▶ **EXTRAIT PRÉSENTÉ**:
----------

Devant ce délire gauchiste, quelle attitude adopte l'Unef ? Pas celle d'un syndicat responsable, qui rappellerait à ces enragés que le texte voté par le Parlement résulte d'un compromis accepté par lui et les autres organisations syndicales étudiantes, et qu'il a donc vocation à s'appliquer. Non, M. Julliard, tout en reconnaissant que "l'abrogation nous semble un objectif pas atteignable", n'en "fait pas un point de rupture" et appelle au contraire ses adhérents à "participer aux Assemblées Générales" et à "décider de leurs mots d'ordre et de leurs modalités d'action" ! Pourquoi un tel revirement ? Uniquement parce que M. Julliard, qui est aussi et surtout un militant du Parti socialiste, entend bien ne pas se laisser doubler sur sa gauche, et que cela est plus important à ses yeux que l'avenir de l'Université et de la majorité des étudiants. Et voilà pourquoi sont de retour sur nos écrans de télévision, comme à chaque réforme de l'enseignement depuis vingt ans, les mêmes slogans débiles ânonnés par les mêmes militants boutonneux avec les mêmes trois poils au menton pour se donner un air de ressemblance avec tonton Trotski !
Des militants tout aussi démocrates, d'ailleurs, que leurs grands ancêtres : leur coordination, réunie ce week-end à Rennes, non contente de parquer les journalistes dans un espace délimité par des fils de fer barbelés dessinés au sol (!), se propose de "bloquer les gares" dès demain, et demande "d'empêcher les votes à bulletins secrets" sur les campus, car "seules les Assemblées Générales sont légitimes". Quand on sait comment se déroulent les AG en question, avec militants venus en nombre de l'extérieur, violences contre les non-grévistes et décompte incontrôlable des votes à mains levées, le résultat en est acquis d'avance.

----------

▶ **ÉNONCÉ DE L'EXERCICE**:
Rédigez la suite du texte sur la mobilisation étudiante et la position de l'Unef, en reprenant après sa dernière phrase.

Enregistrements provenant d'une collection:
----------

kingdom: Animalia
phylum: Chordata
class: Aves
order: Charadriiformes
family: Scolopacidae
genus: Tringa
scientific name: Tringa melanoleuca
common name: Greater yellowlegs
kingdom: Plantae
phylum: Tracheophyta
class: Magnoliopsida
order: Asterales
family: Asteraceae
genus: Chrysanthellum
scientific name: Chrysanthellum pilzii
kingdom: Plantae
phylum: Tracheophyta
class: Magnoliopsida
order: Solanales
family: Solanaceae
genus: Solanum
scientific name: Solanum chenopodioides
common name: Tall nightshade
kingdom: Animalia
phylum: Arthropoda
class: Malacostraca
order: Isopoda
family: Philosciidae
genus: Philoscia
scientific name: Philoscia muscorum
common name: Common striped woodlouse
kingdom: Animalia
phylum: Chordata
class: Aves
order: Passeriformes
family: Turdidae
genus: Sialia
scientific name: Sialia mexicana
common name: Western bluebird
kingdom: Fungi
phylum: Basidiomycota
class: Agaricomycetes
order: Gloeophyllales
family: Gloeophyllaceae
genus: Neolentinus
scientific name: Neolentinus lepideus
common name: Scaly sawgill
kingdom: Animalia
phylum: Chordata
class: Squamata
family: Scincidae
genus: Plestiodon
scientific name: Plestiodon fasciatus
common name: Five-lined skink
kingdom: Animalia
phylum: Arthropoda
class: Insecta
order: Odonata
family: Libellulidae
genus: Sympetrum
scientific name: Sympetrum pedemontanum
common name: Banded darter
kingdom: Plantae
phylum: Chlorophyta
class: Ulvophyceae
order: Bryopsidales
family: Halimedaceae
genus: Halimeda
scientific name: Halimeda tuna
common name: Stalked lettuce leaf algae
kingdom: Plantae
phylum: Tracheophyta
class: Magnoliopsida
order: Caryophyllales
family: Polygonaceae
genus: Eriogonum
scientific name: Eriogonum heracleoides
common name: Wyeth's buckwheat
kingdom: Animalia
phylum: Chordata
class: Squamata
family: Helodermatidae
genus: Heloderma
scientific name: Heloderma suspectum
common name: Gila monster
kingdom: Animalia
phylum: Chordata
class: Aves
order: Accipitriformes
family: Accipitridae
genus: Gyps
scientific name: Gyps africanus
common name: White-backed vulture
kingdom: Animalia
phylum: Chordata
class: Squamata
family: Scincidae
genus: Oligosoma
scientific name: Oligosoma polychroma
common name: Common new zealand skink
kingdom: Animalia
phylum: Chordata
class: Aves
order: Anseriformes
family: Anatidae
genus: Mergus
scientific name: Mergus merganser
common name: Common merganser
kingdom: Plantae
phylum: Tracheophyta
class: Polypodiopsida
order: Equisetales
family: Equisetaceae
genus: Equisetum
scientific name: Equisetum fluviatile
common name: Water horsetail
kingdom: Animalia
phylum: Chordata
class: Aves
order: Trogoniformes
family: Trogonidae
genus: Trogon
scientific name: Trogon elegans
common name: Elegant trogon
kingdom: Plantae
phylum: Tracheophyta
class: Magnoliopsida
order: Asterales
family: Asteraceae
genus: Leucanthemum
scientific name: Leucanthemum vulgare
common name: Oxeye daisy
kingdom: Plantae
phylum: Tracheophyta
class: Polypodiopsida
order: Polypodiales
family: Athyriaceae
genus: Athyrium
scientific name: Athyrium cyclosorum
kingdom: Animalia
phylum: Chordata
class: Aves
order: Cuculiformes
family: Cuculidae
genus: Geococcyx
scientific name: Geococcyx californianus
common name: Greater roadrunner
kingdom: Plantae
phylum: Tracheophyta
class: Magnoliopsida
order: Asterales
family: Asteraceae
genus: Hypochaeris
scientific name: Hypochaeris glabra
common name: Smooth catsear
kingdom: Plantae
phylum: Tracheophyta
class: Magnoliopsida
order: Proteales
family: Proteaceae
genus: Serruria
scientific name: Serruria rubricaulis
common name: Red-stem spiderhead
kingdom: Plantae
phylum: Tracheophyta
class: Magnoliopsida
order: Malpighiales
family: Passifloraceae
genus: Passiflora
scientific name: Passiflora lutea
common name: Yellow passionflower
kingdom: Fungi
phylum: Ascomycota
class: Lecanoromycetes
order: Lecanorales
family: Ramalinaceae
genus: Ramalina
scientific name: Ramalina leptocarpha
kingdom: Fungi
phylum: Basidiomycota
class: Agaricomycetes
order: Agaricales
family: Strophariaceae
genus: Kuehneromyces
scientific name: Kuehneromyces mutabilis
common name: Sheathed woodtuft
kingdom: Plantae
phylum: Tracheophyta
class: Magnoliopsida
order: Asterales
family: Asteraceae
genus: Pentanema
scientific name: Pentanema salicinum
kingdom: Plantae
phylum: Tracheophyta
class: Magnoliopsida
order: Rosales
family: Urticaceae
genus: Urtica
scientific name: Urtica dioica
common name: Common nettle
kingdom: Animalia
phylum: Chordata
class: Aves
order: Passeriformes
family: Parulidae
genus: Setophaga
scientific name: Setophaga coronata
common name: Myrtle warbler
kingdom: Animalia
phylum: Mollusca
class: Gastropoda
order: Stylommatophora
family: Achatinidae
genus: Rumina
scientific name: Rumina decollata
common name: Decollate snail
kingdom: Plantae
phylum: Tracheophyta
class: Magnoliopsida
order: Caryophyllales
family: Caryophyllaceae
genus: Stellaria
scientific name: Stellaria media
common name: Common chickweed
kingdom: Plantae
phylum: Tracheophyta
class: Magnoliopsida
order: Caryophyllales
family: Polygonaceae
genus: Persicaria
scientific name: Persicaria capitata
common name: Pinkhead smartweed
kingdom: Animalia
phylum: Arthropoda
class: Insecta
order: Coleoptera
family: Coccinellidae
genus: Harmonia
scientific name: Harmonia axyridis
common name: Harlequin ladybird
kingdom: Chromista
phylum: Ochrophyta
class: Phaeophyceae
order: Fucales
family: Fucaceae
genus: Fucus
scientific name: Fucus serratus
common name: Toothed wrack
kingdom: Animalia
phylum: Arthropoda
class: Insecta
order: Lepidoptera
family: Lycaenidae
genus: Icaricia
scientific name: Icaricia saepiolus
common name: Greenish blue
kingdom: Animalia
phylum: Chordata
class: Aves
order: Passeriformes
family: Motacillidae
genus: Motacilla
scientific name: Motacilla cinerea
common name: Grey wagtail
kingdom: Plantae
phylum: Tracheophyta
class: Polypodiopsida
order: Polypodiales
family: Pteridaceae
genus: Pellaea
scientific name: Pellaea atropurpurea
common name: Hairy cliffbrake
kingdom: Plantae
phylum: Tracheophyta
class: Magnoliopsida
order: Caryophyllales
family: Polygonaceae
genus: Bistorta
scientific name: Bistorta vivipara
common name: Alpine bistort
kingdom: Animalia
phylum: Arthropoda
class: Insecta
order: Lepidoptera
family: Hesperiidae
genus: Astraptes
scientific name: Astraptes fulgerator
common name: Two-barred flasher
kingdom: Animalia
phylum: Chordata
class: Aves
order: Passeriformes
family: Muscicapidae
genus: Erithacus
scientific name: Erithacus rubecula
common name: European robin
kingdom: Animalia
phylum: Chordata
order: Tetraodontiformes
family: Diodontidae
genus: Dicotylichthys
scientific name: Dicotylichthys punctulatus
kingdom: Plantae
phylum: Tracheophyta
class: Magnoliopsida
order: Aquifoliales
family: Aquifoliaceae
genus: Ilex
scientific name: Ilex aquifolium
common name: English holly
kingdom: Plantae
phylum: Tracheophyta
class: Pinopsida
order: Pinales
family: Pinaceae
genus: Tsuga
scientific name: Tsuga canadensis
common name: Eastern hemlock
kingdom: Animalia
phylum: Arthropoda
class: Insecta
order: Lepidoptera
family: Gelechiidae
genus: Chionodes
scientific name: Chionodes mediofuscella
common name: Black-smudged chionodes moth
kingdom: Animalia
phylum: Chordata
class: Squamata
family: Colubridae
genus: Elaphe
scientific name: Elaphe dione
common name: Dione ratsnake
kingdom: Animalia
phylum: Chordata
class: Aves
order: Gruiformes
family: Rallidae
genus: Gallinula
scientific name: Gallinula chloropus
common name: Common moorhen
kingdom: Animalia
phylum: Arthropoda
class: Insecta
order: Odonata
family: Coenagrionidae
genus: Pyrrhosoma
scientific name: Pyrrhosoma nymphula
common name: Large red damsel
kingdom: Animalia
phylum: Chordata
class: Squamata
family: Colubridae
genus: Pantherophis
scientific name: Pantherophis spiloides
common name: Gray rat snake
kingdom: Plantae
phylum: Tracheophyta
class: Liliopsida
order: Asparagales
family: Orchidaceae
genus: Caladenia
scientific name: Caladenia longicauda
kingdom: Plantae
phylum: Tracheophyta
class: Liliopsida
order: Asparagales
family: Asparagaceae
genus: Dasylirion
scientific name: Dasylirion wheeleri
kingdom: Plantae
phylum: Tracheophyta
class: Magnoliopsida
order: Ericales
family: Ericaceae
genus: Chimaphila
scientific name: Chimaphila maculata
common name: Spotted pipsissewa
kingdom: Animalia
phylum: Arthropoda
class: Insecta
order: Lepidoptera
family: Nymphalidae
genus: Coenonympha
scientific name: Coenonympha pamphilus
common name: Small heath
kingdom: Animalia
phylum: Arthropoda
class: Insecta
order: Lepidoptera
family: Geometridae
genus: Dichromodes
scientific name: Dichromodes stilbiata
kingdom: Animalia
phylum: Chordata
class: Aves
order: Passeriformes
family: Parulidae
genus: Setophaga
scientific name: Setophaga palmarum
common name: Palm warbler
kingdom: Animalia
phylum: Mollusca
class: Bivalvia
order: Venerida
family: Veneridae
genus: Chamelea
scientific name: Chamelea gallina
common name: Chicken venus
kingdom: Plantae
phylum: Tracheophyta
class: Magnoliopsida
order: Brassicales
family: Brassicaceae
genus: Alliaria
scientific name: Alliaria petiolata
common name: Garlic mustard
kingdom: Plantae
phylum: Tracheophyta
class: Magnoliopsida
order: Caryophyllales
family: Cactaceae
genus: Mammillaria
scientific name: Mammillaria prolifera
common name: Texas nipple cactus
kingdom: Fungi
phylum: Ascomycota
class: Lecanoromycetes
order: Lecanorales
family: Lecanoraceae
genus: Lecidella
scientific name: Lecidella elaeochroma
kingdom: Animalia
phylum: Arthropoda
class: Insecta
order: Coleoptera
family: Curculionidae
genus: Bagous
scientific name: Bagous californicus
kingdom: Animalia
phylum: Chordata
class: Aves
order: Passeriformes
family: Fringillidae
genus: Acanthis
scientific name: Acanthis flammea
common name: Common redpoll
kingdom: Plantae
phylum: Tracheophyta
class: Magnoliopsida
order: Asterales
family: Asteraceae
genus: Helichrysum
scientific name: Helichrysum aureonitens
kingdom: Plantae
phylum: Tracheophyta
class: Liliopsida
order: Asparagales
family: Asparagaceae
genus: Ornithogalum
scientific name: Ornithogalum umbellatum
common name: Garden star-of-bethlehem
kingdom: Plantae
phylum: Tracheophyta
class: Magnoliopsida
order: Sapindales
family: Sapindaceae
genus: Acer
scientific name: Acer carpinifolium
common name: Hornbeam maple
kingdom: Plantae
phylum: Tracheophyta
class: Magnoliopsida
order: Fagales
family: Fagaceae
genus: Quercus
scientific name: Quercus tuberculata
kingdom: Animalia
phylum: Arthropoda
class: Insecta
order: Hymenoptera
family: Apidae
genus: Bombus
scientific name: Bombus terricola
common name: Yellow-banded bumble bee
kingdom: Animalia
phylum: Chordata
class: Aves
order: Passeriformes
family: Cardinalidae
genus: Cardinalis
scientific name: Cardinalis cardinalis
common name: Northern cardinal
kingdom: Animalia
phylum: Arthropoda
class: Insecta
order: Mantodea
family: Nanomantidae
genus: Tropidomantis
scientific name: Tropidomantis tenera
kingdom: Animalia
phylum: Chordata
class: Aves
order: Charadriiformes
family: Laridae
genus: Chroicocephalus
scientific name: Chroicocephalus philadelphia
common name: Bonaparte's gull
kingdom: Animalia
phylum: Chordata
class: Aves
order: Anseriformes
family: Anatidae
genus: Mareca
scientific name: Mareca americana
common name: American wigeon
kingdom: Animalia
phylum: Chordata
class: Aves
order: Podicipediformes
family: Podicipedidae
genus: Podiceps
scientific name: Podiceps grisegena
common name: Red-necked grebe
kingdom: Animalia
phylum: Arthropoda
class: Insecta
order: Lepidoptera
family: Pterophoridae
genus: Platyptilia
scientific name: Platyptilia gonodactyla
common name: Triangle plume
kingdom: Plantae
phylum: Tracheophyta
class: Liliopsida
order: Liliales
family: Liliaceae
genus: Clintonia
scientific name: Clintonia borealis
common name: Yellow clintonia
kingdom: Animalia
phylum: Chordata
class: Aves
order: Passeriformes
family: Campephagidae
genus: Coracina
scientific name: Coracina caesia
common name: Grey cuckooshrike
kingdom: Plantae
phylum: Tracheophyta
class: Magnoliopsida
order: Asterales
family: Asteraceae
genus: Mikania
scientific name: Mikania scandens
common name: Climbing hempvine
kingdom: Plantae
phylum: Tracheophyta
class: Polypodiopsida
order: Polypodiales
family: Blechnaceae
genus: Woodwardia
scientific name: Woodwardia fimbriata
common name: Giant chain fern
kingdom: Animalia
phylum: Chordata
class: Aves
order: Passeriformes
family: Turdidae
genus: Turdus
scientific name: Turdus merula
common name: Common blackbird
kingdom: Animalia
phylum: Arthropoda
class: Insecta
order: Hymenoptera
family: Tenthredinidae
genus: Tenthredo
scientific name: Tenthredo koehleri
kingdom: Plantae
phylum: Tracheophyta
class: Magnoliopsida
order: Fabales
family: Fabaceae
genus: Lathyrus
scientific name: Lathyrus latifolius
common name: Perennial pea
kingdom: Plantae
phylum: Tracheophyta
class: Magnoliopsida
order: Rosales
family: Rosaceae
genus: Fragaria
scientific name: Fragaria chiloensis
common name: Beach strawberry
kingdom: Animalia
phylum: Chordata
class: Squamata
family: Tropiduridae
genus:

----------

▶ **RÉSULTAT CI-DESSOUS**:
Face à ces mensonges et à ces méthodes, la réplique est simple. Non seulement le pouvoir ne doit plus rien céder, qu'il s'agisse des régimes spéciaux de retraite ou de l'autonomie des universités. Mais il doit aller plus loin et, dans les facultés, soutenir les étudiants très majoritairement hostiles au blocage qui commencent à s'organiser, et faire évacuer les piquets de grève et les barrages qui entravent la liberté du travail. D'une façon plus générale, puisque les adversaires des réformes menacent d'en appeler à "la rue" pour faire reculer le gouvernement, qu'il fasse en sorte que descendent aussi dans la rue ceux qui veulent le changement. Que l'UMP et toutes les organisations qui se reconnaissent dans cette volonté prévoient ensemble un vaste rassemblement de masse pour faire contrepoids aux manifestants professionnels qui s'apprêtent à battre le pavé ces prochains jours. Tant il est vrai que, comme dit la chanson, la rue appartient à celui qui y descend !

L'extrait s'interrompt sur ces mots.